第5話
嘗ては人間同士が罵詈雑言を飛ばしあったという国会議事堂の一角に倫理委員会の部屋はある。思春期に人間は愚かな生き物だと見切りをつけたきっかけは意味のない政策に対してヤジを飛ばす国会議員を見た時だ。不幸な事に私もその愚かな人間の一人に過ぎない。
しかしながら、私は社会を変えたい一心で人工知能「ミライナ」の創造に成功した。ミライナの登場で社会は一変し今は人工知能が導く未来というレールの上を社会は走っている。問題も不安もない。全ては私の思い通りにいった。
──倫理委員会を除いては。
『警備システムです。ご用件は』
国会議事堂に入ろうとすると、警備アンドロイドが行く手を阻んだ。私はストライクファミリーのICタグ付き社員証を警備アンドロイドのカメラ部に向ける。
『大野友孝さんですね。お入りください』
「警備アンドロイドに私は記録されておりませんので、ここから先は大野社長だけお進みください。外でお待ちしております」
「分かった」
私は嫌な予感がしていたが、国会議事堂の中に入った。何故嫌な予感がしているかというと野崎からどんな注文が飛んでくるか分かったものではないからだ。
【特別法人 大日本倫理委員会】
重々しい木彫りのカードが貼られた重厚な扉を私はノックした。
「入れ」
中からしゃがれた声が聞こえた。野崎だ。極めてアナログで、中立の名の元に権利を集中させた目障りな存在。大日本倫理委員会。私はその扉を開いた。
「ご無沙汰しております。野崎さん」
「去年のインシデント以来かね。よく来てくれた。さぁそこに座って」
「ありがとうございます」
これまた重厚な木で作られた机と椅子があり、私はその一つに腰かけた。
「ミライナが作ってくれた長期計画、拝見させて貰ったよ。うん、良く出来てる」
「お忙しい中見て頂きありがとうございます」
ホログラフィーによって投影された長期計画書がきらきらとしていた。ミライナが書いたんだ。間違いはないはずだ。
「拝見したんだがな、ちょっと気になる点があってね」
「少子高齢化対策の節でしょうか」
「なんだ、分かってるじゃないか。そうだよそこそこ。これね、流石にまずいなと思っているんだ。今日は全員リモートワークで居ないけど、倫理委員会で審議にかけたんだ。そしたら満場一致で改善の余地ありって言われちゃってね」
出たでた。お得意の満場一致だ。いつも何かを提案する時、野崎は満場一致という言葉を使う。倫理委員会の他の連中なんて、二〇二〇年代を古き良き時代だと夢見ている低脳な奴らだ。

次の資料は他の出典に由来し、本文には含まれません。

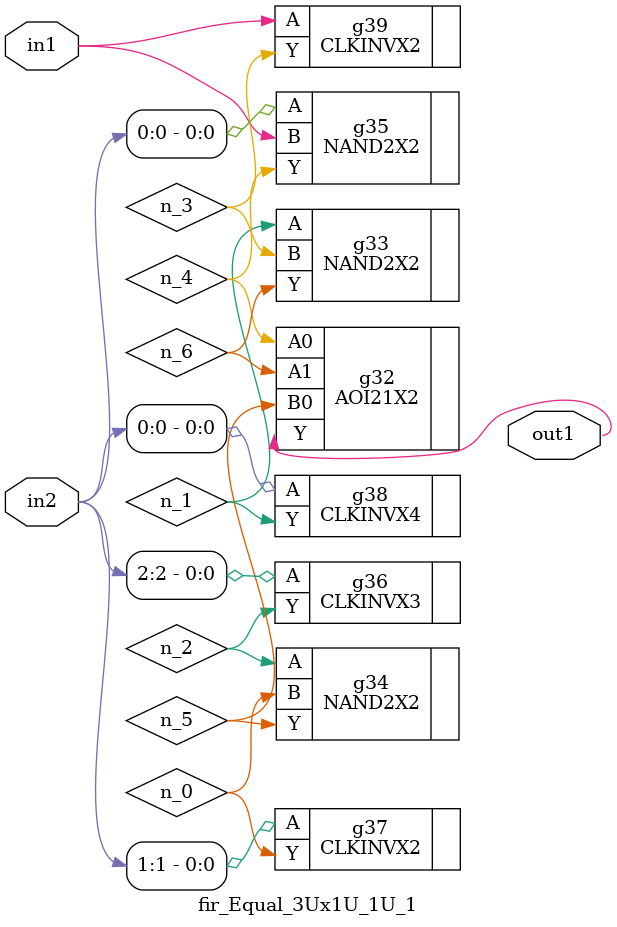
<source format=v>
`timescale 1ps / 1ps


module fir_Equal_3Ux1U_1U_1(in2, in1, out1);
  input [2:0] in2;
  input in1;
  output out1;
  wire [2:0] in2;
  wire in1;
  wire out1;
  wire n_0, n_1, n_2, n_3, n_4, n_5, n_6;
  AOI21X2 g32(.A0 (n_4), .A1 (n_6), .B0 (n_5), .Y (out1));
  NAND2X2 g33(.A (n_1), .B (n_3), .Y (n_6));
  NAND2X2 g34(.A (n_2), .B (n_0), .Y (n_5));
  NAND2X2 g35(.A (in2[0]), .B (in1), .Y (n_4));
  CLKINVX2 g39(.A (in1), .Y (n_3));
  CLKINVX3 g36(.A (in2[2]), .Y (n_2));
  CLKINVX4 g38(.A (in2[0]), .Y (n_1));
  CLKINVX2 g37(.A (in2[1]), .Y (n_0));
endmodule



</source>
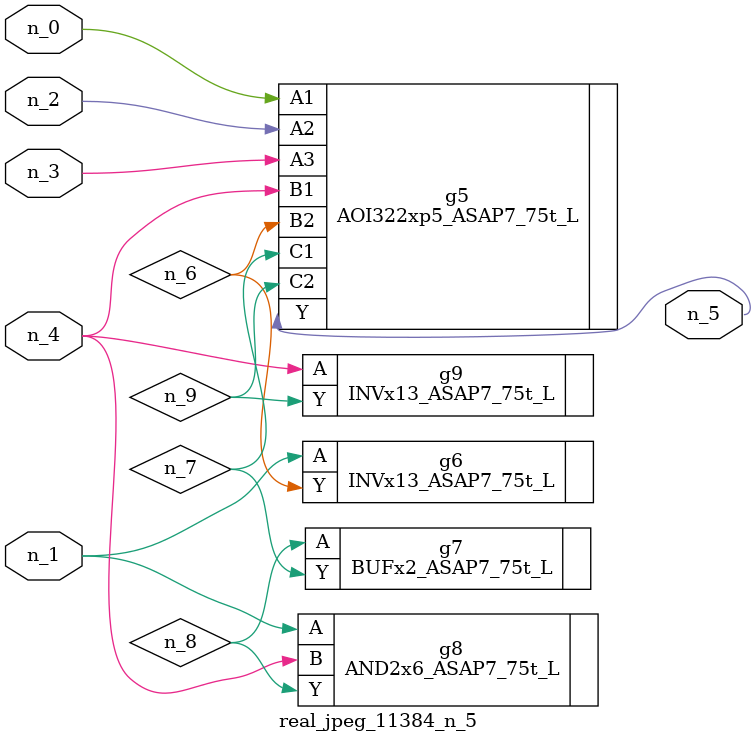
<source format=v>
module real_jpeg_11384_n_5 (n_4, n_0, n_1, n_2, n_3, n_5);

input n_4;
input n_0;
input n_1;
input n_2;
input n_3;

output n_5;

wire n_8;
wire n_6;
wire n_7;
wire n_9;

AOI322xp5_ASAP7_75t_L g5 ( 
.A1(n_0),
.A2(n_2),
.A3(n_3),
.B1(n_4),
.B2(n_6),
.C1(n_7),
.C2(n_9),
.Y(n_5)
);

INVx13_ASAP7_75t_L g6 ( 
.A(n_1),
.Y(n_6)
);

AND2x6_ASAP7_75t_L g8 ( 
.A(n_1),
.B(n_4),
.Y(n_8)
);

INVx13_ASAP7_75t_L g9 ( 
.A(n_4),
.Y(n_9)
);

BUFx2_ASAP7_75t_L g7 ( 
.A(n_8),
.Y(n_7)
);


endmodule
</source>
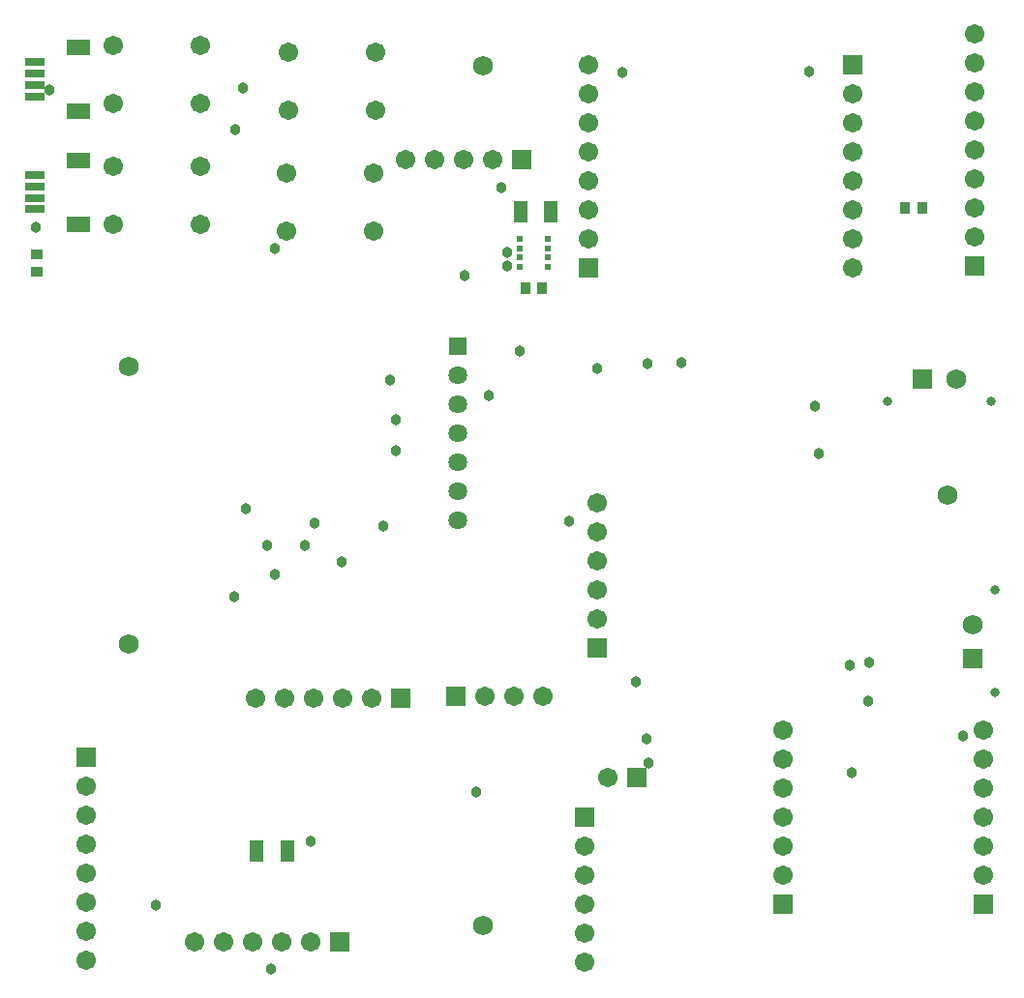
<source format=gbs>
G04*
G04 #@! TF.GenerationSoftware,Altium Limited,Altium Designer,22.2.1 (43)*
G04*
G04 Layer_Color=16711935*
%FSLAX25Y25*%
%MOIN*%
G70*
G04*
G04 #@! TF.SameCoordinates,BF82E168-2CF8-4A2D-AB3A-859FEF8C30B5*
G04*
G04*
G04 #@! TF.FilePolarity,Negative*
G04*
G01*
G75*
%ADD34R,0.03556X0.04343*%
%ADD40R,0.04343X0.03556*%
%ADD42R,0.05131X0.07493*%
%ADD43C,0.06706*%
%ADD44R,0.06706X0.06706*%
%ADD45R,0.06706X0.06706*%
%ADD46C,0.03300*%
%ADD47C,0.06824*%
%ADD48R,0.06824X0.06824*%
%ADD49C,0.06410*%
%ADD50R,0.06410X0.06410*%
%ADD51C,0.06800*%
%ADD52R,0.06824X0.06824*%
%ADD53C,0.03800*%
%ADD73R,0.07887X0.05524*%
%ADD74R,0.06902X0.03162*%
%ADD75R,0.02375X0.02375*%
D34*
X311305Y-72700D02*
D03*
X305400D02*
D03*
X174600Y-100300D02*
D03*
X180506D02*
D03*
D40*
X6500Y-88747D02*
D03*
Y-94653D02*
D03*
D42*
X172885Y-74000D02*
D03*
X183515D02*
D03*
X92800Y-294500D02*
D03*
X82170D02*
D03*
D43*
X287200Y-93500D02*
D03*
Y-83500D02*
D03*
Y-73500D02*
D03*
Y-63500D02*
D03*
Y-53500D02*
D03*
Y-43500D02*
D03*
Y-33500D02*
D03*
X332500Y-252770D02*
D03*
Y-262770D02*
D03*
Y-272770D02*
D03*
Y-282770D02*
D03*
Y-302770D02*
D03*
Y-292770D02*
D03*
X163400Y-56100D02*
D03*
X153400D02*
D03*
X143400D02*
D03*
X133400D02*
D03*
X199300Y-174500D02*
D03*
Y-184500D02*
D03*
Y-194500D02*
D03*
Y-204500D02*
D03*
Y-214500D02*
D03*
X92900Y-39148D02*
D03*
X122900D02*
D03*
X92900Y-19148D02*
D03*
X122900D02*
D03*
X329300Y-72700D02*
D03*
Y-62700D02*
D03*
Y-52700D02*
D03*
Y-42700D02*
D03*
Y-32700D02*
D03*
Y-22700D02*
D03*
Y-12700D02*
D03*
Y-82700D02*
D03*
X196400Y-83500D02*
D03*
Y-73500D02*
D03*
Y-63500D02*
D03*
Y-53500D02*
D03*
Y-43500D02*
D03*
Y-33500D02*
D03*
Y-23500D02*
D03*
X23500Y-272200D02*
D03*
Y-282200D02*
D03*
Y-292200D02*
D03*
Y-302200D02*
D03*
Y-312200D02*
D03*
Y-322200D02*
D03*
Y-332200D02*
D03*
X263300Y-252770D02*
D03*
Y-262770D02*
D03*
Y-272770D02*
D03*
Y-282770D02*
D03*
Y-302770D02*
D03*
Y-292770D02*
D03*
X100800Y-325800D02*
D03*
X90800D02*
D03*
X80800D02*
D03*
X70800D02*
D03*
X60800D02*
D03*
X121600Y-241700D02*
D03*
X111600D02*
D03*
X101600D02*
D03*
X91600D02*
D03*
X81600D02*
D03*
X195100Y-292700D02*
D03*
Y-302700D02*
D03*
Y-312700D02*
D03*
Y-322700D02*
D03*
Y-332700D02*
D03*
X180600Y-241200D02*
D03*
X170600D02*
D03*
X160600D02*
D03*
X203100Y-269000D02*
D03*
X32698Y-36858D02*
D03*
X62698D02*
D03*
X32698Y-16858D02*
D03*
X62698D02*
D03*
X122500Y-60700D02*
D03*
X92500D02*
D03*
X122500Y-80700D02*
D03*
X92500D02*
D03*
X32600Y-78410D02*
D03*
X62600D02*
D03*
X32600Y-58410D02*
D03*
X62600D02*
D03*
D44*
X287200Y-23500D02*
D03*
X332500Y-312770D02*
D03*
X199300Y-224500D02*
D03*
X329300Y-92700D02*
D03*
X196400Y-93500D02*
D03*
X23500Y-262200D02*
D03*
X263300Y-312770D02*
D03*
X195100Y-282700D02*
D03*
D45*
X173400Y-56100D02*
D03*
X110800Y-325800D02*
D03*
X131600Y-241700D02*
D03*
X150600Y-241200D02*
D03*
X213100Y-269000D02*
D03*
D46*
X334911Y-139316D02*
D03*
X299478D02*
D03*
X336316Y-204478D02*
D03*
Y-239911D02*
D03*
D47*
X323100Y-131600D02*
D03*
X328600Y-216289D02*
D03*
D48*
X311289Y-131600D02*
D03*
D49*
X151500Y-180467D02*
D03*
Y-170467D02*
D03*
Y-160467D02*
D03*
Y-150467D02*
D03*
Y-140467D02*
D03*
Y-130467D02*
D03*
D50*
Y-120467D02*
D03*
D51*
X38100Y-223000D02*
D03*
X160000Y-320000D02*
D03*
Y-23700D02*
D03*
X319900Y-171800D02*
D03*
X38100Y-127400D02*
D03*
D52*
X328600Y-228100D02*
D03*
D53*
X216400Y-255800D02*
D03*
X217150Y-264257D02*
D03*
X216592Y-126406D02*
D03*
X199250Y-128200D02*
D03*
X292812Y-242912D02*
D03*
X293057Y-229566D02*
D03*
X286200Y-230400D02*
D03*
X274243Y-140943D02*
D03*
X172618Y-122018D02*
D03*
X10650Y-31960D02*
D03*
X125600Y-182500D02*
D03*
X168300Y-88100D02*
D03*
X168500Y-92800D02*
D03*
X153700Y-96100D02*
D03*
X166300Y-65600D02*
D03*
X77300Y-31400D02*
D03*
X286900Y-267300D02*
D03*
X6000Y-79300D02*
D03*
X189600Y-180800D02*
D03*
X128000Y-132200D02*
D03*
X98600Y-189200D02*
D03*
X85846D02*
D03*
X111300Y-194900D02*
D03*
X212700Y-236100D02*
D03*
X157700Y-274000D02*
D03*
X74200Y-206800D02*
D03*
X101900Y-181400D02*
D03*
X88400Y-199000D02*
D03*
X228300Y-126100D02*
D03*
X325300Y-254700D02*
D03*
X275600Y-157300D02*
D03*
X272200Y-25800D02*
D03*
X208100Y-26200D02*
D03*
X162000Y-137500D02*
D03*
X74700Y-45800D02*
D03*
X78300Y-176400D02*
D03*
X100600Y-291200D02*
D03*
X47400Y-313100D02*
D03*
X87000Y-335000D02*
D03*
X129900Y-156500D02*
D03*
Y-145800D02*
D03*
X88200Y-86900D02*
D03*
D73*
X20800Y-78347D02*
D03*
Y-56300D02*
D03*
Y-17353D02*
D03*
Y-39400D02*
D03*
D74*
X5544Y-61418D02*
D03*
Y-65355D02*
D03*
Y-69292D02*
D03*
Y-73229D02*
D03*
Y-34282D02*
D03*
Y-30345D02*
D03*
Y-26408D02*
D03*
Y-22471D02*
D03*
D75*
X172800Y-83500D02*
D03*
Y-86650D02*
D03*
Y-89799D02*
D03*
Y-92949D02*
D03*
X182249D02*
D03*
Y-89799D02*
D03*
Y-86650D02*
D03*
Y-83500D02*
D03*
M02*

</source>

そんな奴らの言ってる事なんて信用出来ません、と言ってやりたい所だがこちらも立場がある。倫理委員会は国連と直結している。もし倫理委員会に歯向かえば、国連からストライクファミリーの業務停止を喰らうかもしれない。ここはグッと堪えるしかない。
「なるほど。ミライナにもう一度プランを練り直して貰いましょう。」
「面倒かもしれないがよろしく頼んだ」
さて、ここからが緊張の一時だ。ミライナは一体どんな答えを出すだろうか。私は生唾を飲み込んだ。ワクワクして堪らなかった。